• _Assignment A_
Answer these questions from the letter from Marcelo Motta to Sascha Germer:
(i) What date does the letter bear?
(ii) On what day of the month was the recipient's letter that the writer received?
(iii) In what place did the writer seem to understand, from some of Karl's questions, that the recipient suspected a letter had been intercepted?
• _Assignment B_
Extract the part of the letter from Marcelo Motta to Sascha Germer between "The Greetings of" and "I must speak.", inclusive, copying it word for word.
*** Passage to read Section Begins ***
Correspondence from Marcelo Motta to Sascha Germer

 

     

 

Caiza Postal 15

Tijuca, ZC-09

Rio de Janeiro, CB

Brasil

 

 

24 December 1963

 

 

My very dear sister:

     

Do what thou wilt shall be the whole of the Law.

 

The Greetings of the Solstice to you!

 

I received your letter of the 15th yesterday. What can I say? I stand convicted beforehand in your eyes. If I am nice to you, I am trying to get you to serve me; if I am nasty to you, it is because I hate you. . . . No matter what I say, you will interpret it as hostile to you, personally. So what can I say? Yet I must speak.

     

For the last time, I don't hate you, I never hated you, though I will readily admit I have been very, very angry with you since the day I seemed to understand, in Barstow from some questions of Karl's [Karl Germer], that you suspected me of intercepting a letter of yours to him. But all this is past. I repeat definitely, that it is all past. I love you dearly, and I beg you on my knees to forgive any wrongs that my gross personality have done you in the past. If you can't forgive, at least try to tolerate. Are you so perfect yourself, to be so meticulous about my faults. which I will readily admit, are many? Are we not all human beings together? It is you who keep harping on this on every letter you write. If you knew how you hurt me when you do so, how hesitantly I open any letter from you, knowing it will wound and disturb me, perhaps you would have more pity for your younger brother, and treat him a little less unkindly.
*** Passage to read Section Ends ***
*** Data for review Section Begins ***
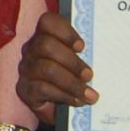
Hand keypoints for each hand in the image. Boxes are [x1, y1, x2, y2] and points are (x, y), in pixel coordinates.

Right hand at [15, 11, 97, 125]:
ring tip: (89, 94)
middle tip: (89, 75)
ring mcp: (26, 69)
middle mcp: (32, 49)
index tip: (82, 47)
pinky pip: (42, 88)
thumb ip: (86, 56)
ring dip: (71, 82)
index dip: (65, 31)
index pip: (47, 22)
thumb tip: (104, 55)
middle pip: (46, 45)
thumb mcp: (79, 64)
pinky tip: (76, 101)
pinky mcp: (25, 89)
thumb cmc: (71, 80)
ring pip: (46, 68)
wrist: (57, 109)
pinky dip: (63, 95)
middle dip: (71, 61)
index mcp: (45, 36)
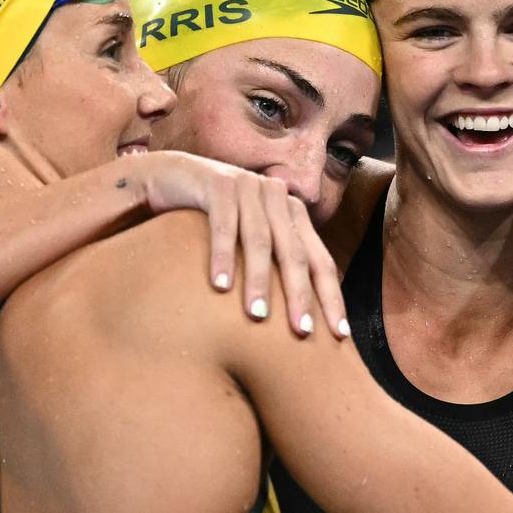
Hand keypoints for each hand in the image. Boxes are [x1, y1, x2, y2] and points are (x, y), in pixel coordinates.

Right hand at [127, 151, 347, 339]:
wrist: (173, 177)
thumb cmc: (215, 222)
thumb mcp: (250, 243)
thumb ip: (275, 267)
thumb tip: (301, 318)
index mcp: (293, 215)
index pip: (319, 260)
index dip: (331, 296)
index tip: (339, 335)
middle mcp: (277, 198)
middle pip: (295, 252)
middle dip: (300, 294)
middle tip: (302, 331)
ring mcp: (249, 187)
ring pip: (260, 240)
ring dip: (259, 280)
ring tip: (258, 316)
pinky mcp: (218, 183)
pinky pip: (223, 224)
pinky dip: (223, 255)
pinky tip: (220, 286)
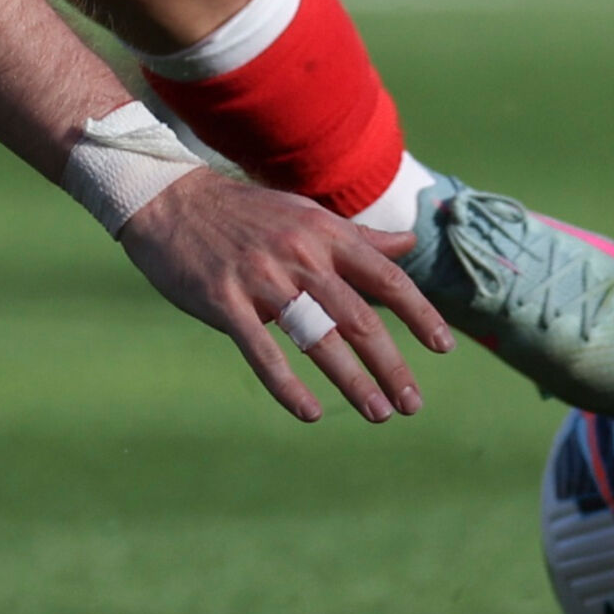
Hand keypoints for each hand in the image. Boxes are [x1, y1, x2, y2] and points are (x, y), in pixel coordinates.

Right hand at [116, 177, 449, 423]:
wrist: (169, 201)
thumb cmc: (245, 214)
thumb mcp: (305, 215)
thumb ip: (358, 237)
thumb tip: (409, 245)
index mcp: (323, 233)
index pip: (385, 275)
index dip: (419, 313)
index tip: (443, 347)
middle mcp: (299, 255)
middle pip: (359, 316)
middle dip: (391, 364)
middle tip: (412, 403)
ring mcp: (261, 279)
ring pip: (318, 337)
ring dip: (352, 380)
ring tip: (379, 412)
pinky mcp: (224, 301)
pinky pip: (262, 352)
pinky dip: (288, 385)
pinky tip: (310, 412)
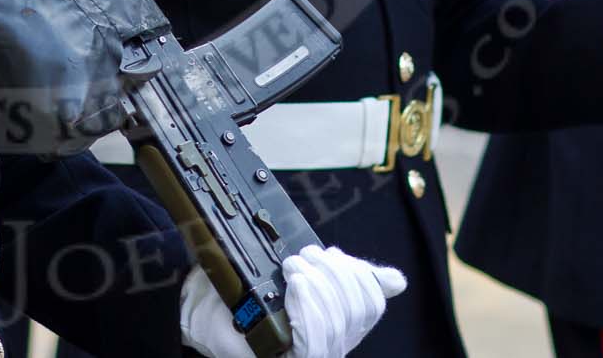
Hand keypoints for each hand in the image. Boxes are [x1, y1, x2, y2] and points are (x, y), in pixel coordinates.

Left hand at [180, 246, 405, 357]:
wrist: (206, 308)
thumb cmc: (251, 292)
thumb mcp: (302, 274)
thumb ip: (344, 275)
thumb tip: (396, 280)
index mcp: (341, 323)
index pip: (373, 303)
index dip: (360, 275)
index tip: (332, 254)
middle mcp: (333, 344)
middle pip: (357, 310)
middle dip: (334, 274)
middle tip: (303, 257)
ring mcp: (311, 354)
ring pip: (337, 323)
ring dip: (317, 286)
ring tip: (292, 268)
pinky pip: (313, 343)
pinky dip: (308, 307)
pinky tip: (294, 288)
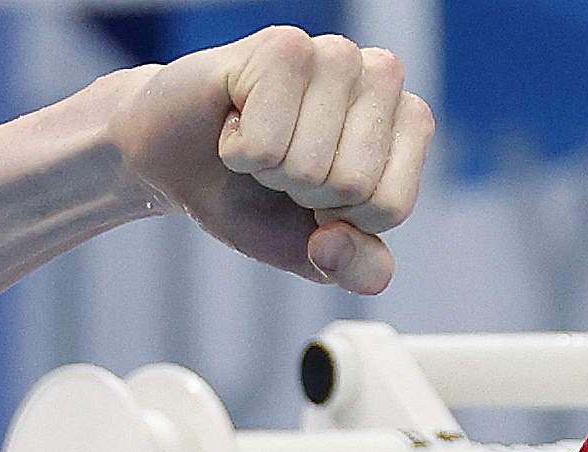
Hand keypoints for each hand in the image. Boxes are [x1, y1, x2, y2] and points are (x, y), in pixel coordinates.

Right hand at [110, 26, 433, 294]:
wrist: (179, 165)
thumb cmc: (254, 198)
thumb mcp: (316, 253)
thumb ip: (360, 270)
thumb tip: (332, 242)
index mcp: (408, 125)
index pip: (389, 206)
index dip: (338, 222)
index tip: (312, 196)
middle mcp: (381, 77)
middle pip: (352, 185)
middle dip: (300, 194)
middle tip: (278, 165)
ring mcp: (335, 54)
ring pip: (311, 164)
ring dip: (268, 170)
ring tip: (258, 140)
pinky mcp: (283, 46)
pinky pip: (267, 142)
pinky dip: (239, 150)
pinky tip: (234, 120)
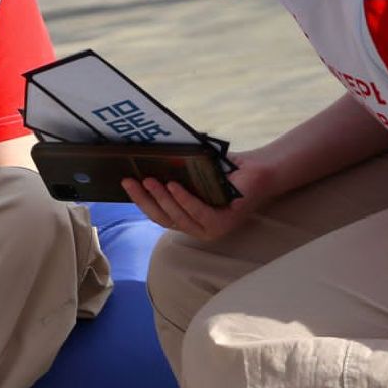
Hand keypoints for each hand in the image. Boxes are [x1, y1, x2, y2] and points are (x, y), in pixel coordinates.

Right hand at [121, 148, 277, 242]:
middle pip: (164, 218)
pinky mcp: (225, 224)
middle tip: (132, 181)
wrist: (260, 170)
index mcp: (190, 219)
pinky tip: (173, 185)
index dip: (141, 201)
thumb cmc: (228, 170)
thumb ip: (175, 172)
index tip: (126, 183)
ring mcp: (212, 230)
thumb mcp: (196, 172)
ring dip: (161, 199)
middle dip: (145, 200)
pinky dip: (184, 200)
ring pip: (179, 217)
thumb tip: (147, 157)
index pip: (159, 215)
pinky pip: (199, 213)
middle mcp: (199, 229)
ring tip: (149, 179)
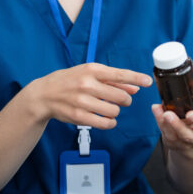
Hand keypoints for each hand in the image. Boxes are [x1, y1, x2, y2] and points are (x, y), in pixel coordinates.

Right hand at [27, 62, 152, 128]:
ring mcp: (82, 101)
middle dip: (125, 100)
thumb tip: (135, 88)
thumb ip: (113, 80)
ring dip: (116, 111)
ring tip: (110, 108)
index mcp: (92, 70)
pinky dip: (110, 122)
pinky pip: (104, 123)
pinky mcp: (78, 116)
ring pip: (114, 111)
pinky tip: (107, 119)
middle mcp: (87, 84)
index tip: (148, 82)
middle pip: (121, 96)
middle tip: (121, 100)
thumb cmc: (70, 81)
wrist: (44, 94)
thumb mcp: (90, 73)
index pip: (120, 74)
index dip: (136, 79)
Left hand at [151, 105, 192, 151]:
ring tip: (158, 110)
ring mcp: (186, 144)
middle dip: (176, 125)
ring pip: (174, 136)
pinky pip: (166, 135)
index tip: (189, 114)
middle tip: (167, 114)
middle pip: (188, 135)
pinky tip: (156, 112)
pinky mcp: (174, 145)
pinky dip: (160, 124)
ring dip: (164, 124)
*** Data for review Section Ends ***
• _Reply A_
(i) 24 December 1963
(ii) The 15th
(iii) Barstow

• _Reply B_
The Greetings of the Solstice to you!

 

I received your letter of the 15th yesterday. What can I say? I stand convicted beforehand in your eyes. If I am nice to you, I am trying to get you to serve me; if I am nasty to you, it is because I hate you. . . . No matter what I say, you will interpret it as hostile to you, personally. So what can I say? Yet I must speak.